Когда я был ещё так доволен предучебным утром! Не помню. Снова проявлял самостоятельность, но мама этого уже не замечала. Она была серьёзная. Наверное, не выспалась. Я почистил зубы, умылся ледяной водой, надел свои брючки, свитерок и полез под кровать за баяном, мне теперь не терпелось рассказать обо всём маме. Но кофра под кроватью не оказалось. Я залез глубже, но кофра так и не обнаружил, а только нацеплял пыльных комочков на свой свитерок и брючки. В недоумении я обошёл все комнаты в поисках баяна, но нигде его не нашёл. Зашёл на кухню, окинул её взглядом, но и здесь не было баяна. Мама стояла ко мне спиной и нарезала хлеб. «Мам!» – позвал я её. Мама обернулась. Она плакала. Никогда не видел, как мама плачет. У меня похолодели руки.

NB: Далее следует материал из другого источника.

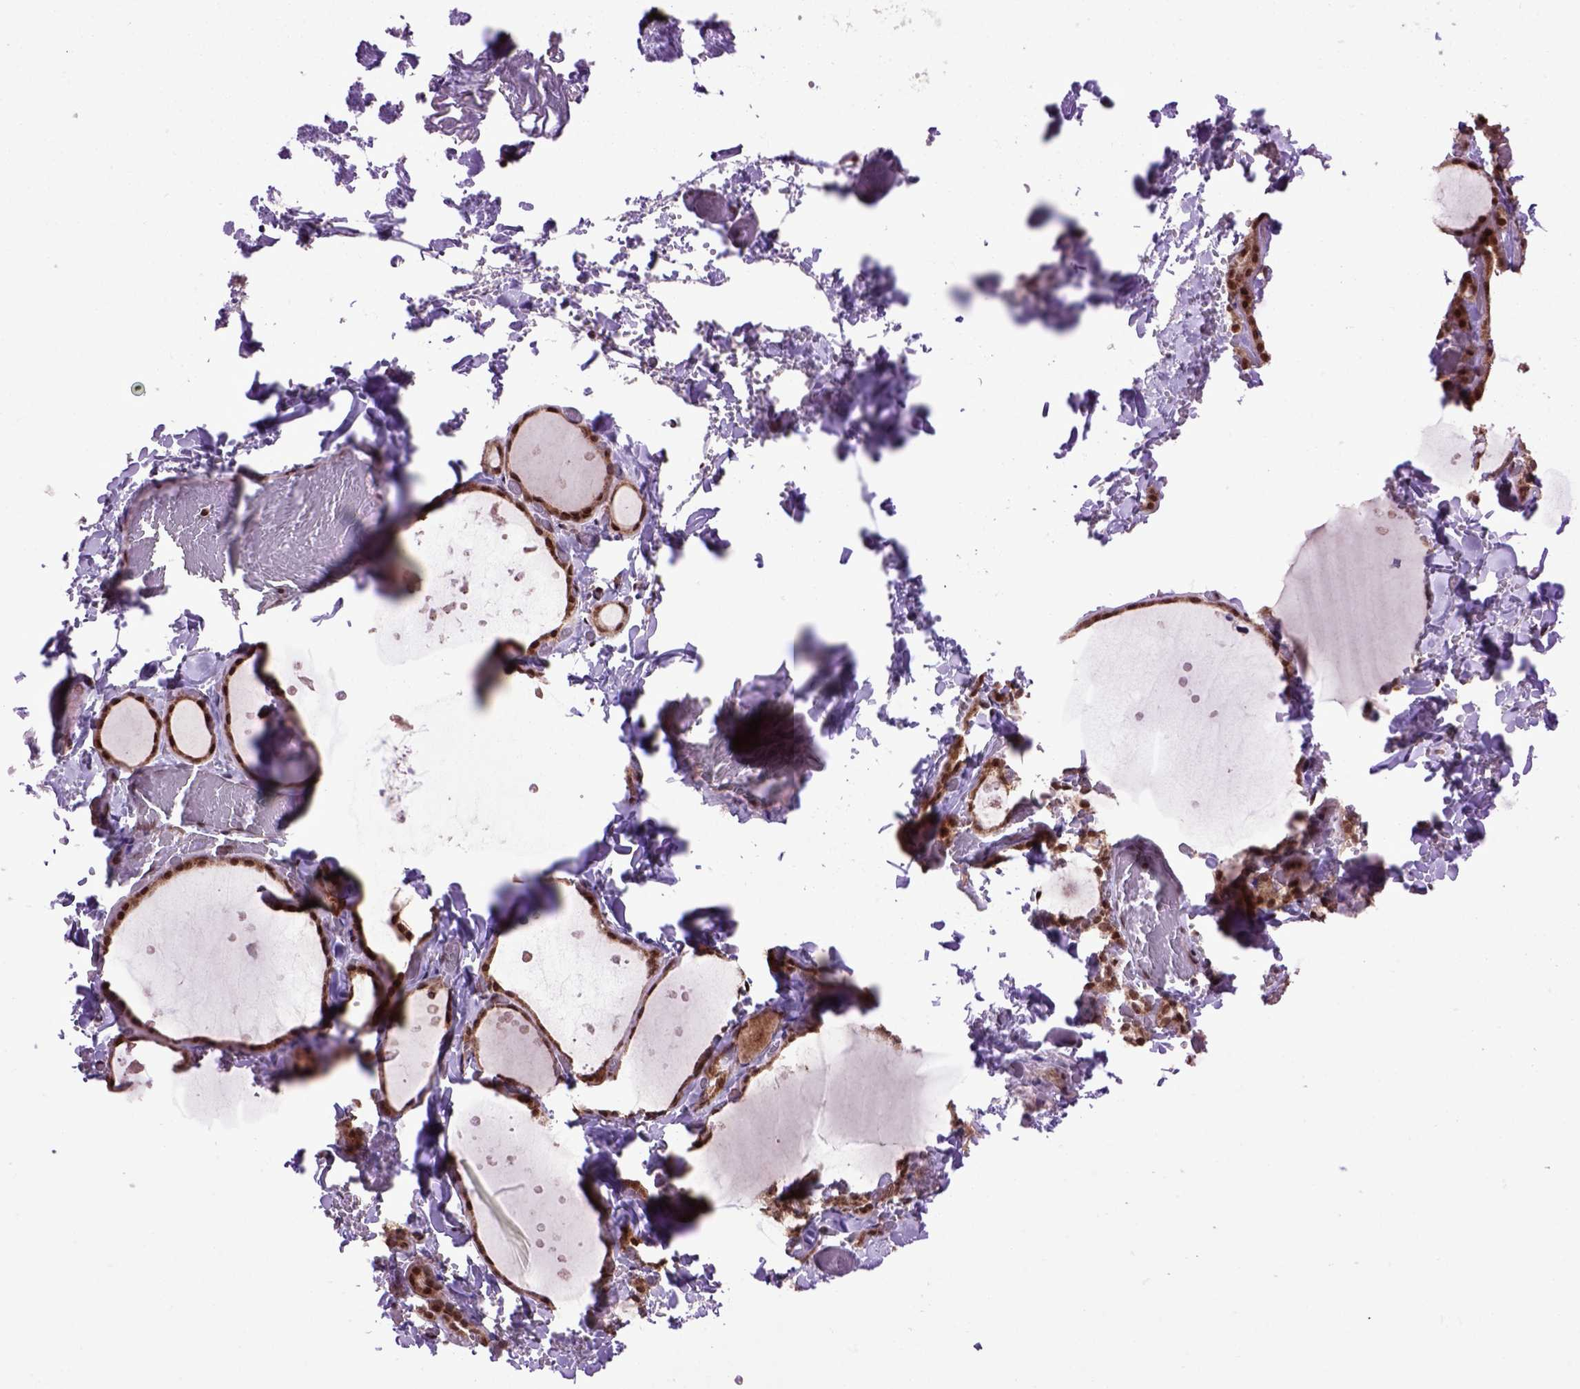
{"staining": {"intensity": "strong", "quantity": ">75%", "location": "nuclear"}, "tissue": "thyroid gland", "cell_type": "Glandular cells", "image_type": "normal", "snomed": [{"axis": "morphology", "description": "Normal tissue, NOS"}, {"axis": "topography", "description": "Thyroid gland"}], "caption": "Protein analysis of benign thyroid gland exhibits strong nuclear positivity in about >75% of glandular cells.", "gene": "CELF1", "patient": {"sex": "female", "age": 36}}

– Ма-ма, – протянул я, – а где… – я хотел спросить, где баян, но мама не дала мне договорить. Она обняла меня, прижалась мокрой щекой к моему лицу и еле-еле, как будто выдавливая из себя нужные слова, а ненужные – с трудом удерживая в себе, произнесла:
– Папа ушёл… Он больше не вернётся…
Я не любил плакать и очень редко это делал, но, если я чувствовал, что слёзы наворачиваются у меня на глаза, сдерживал себя, пытаясь отвлечься на что-нибудь хорошее, но тут слёзы даже не наворачивались, они просто потекли по моим щекам, попадая на мамины щёки тоже. Мы стояли посередине кухни, обнявшись, и не могли отпустить друг друга. Наверное, потому что оба не знали, что нам теперь делать. Я не стал спрашивать у мамы, где баян, мне и так было всё ясно, да и не нужен он мне теперь, когда папы нет. Папа забрал с собой самое дорогое ему, самое дорогое мне и самое дорогое маме.
Пёс
Я ехал извилистой широкой тропой парка. К запачканным колёсам велосипеда приставала листва и тёрлась о крыло, неприятно шурша. Остановившись у первой попавшейся скамейки, я подобрал ветку и стал аккуратно, чтобы не испачкать руки, сковыривать комки грязи и прилипшие листья с колёс и рамы велосипеда. Вскоре велосипед был очищен, но крутить педали стало уже лень. Солнце приятно припекало и слепило. Я сел на скамейку и, прищурившись, а потом и вовсе закрыв глаза, откинулся на спинку и вытянул ноги. В голове звучала какая-то старая мелодия, и я ей в такт стучал веткой по скамейке. Сидел и наслаждался последними тёплыми деньками. И даже мысль о том, что до дома ещё около часа пути, не мешала расслабиться. Вдруг за ветку кто-то потянул, рыча и повизгивая. Я открыл глаза. На меня снизу вверх исподлобья смотрел небольшой чёрный пёс с белым пятном на спине и махал хвостом. Он вцепился в ветку зубами и тащил её на себя, уперевшись всеми четырьмя лапами в уже пропитанную дождём осеннюю землю.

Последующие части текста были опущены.